- **Problem to solve**: Reproduce every one of the following lines without any change, leaving out the pictures.

(Dataset items)
** START **

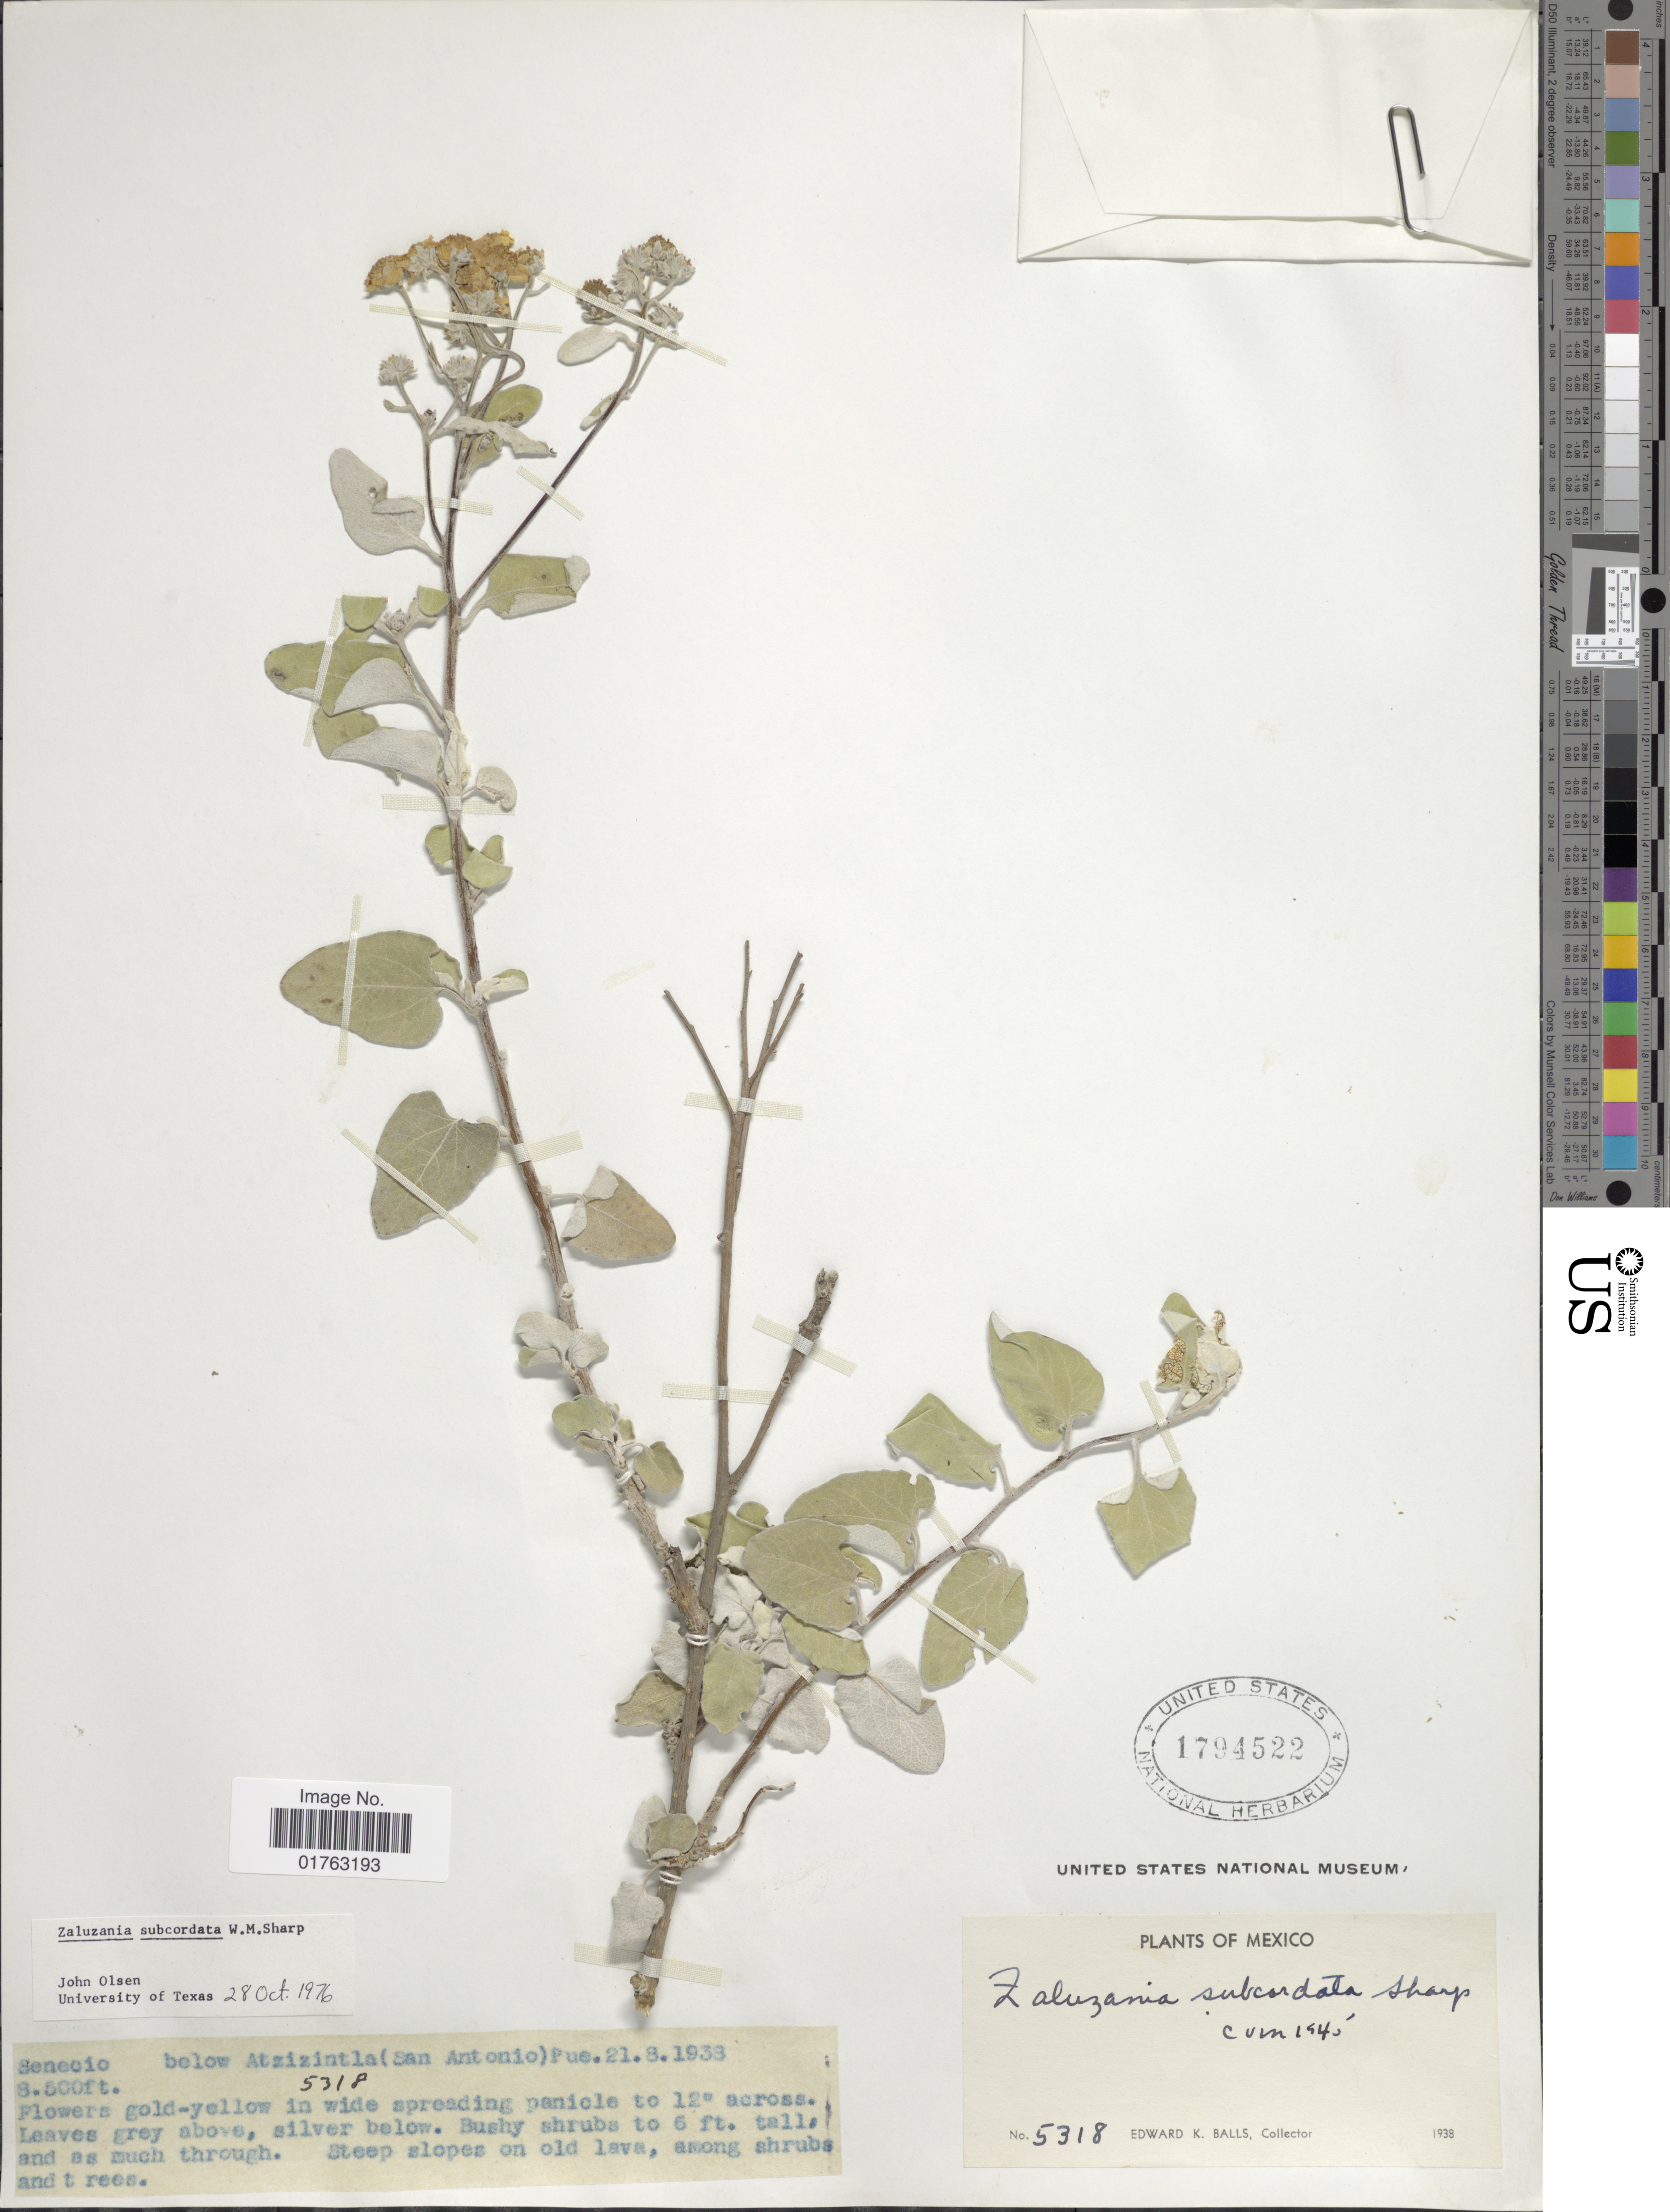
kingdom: Plantae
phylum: Tracheophyta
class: Magnoliopsida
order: Asterales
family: Asteraceae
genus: Zaluzania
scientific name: Zaluzania subcordata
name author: W.M. Sharp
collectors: E. K. Balls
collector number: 5318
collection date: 1938-08-21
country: Mexico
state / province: Puebla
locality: Below Atzizintla (San Antonio)Pue.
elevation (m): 2591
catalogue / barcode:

** END **

- **Written response**:
kingdom: Plantae
phylum: Tracheophyta
class: Magnoliopsida
order: Asterales
family: Asteraceae
genus: Zaluzania
scientific name: Zaluzania subcordata
name author: W.M. Sharp
collectors: E. K. Balls
collector number: 5318
collection date: 1938-08-21
country: Mexico
state / province: Puebla
locality: Below Atzizintla (San Antonio)Pue.
elevation (m): 2591
catalogue / barcode:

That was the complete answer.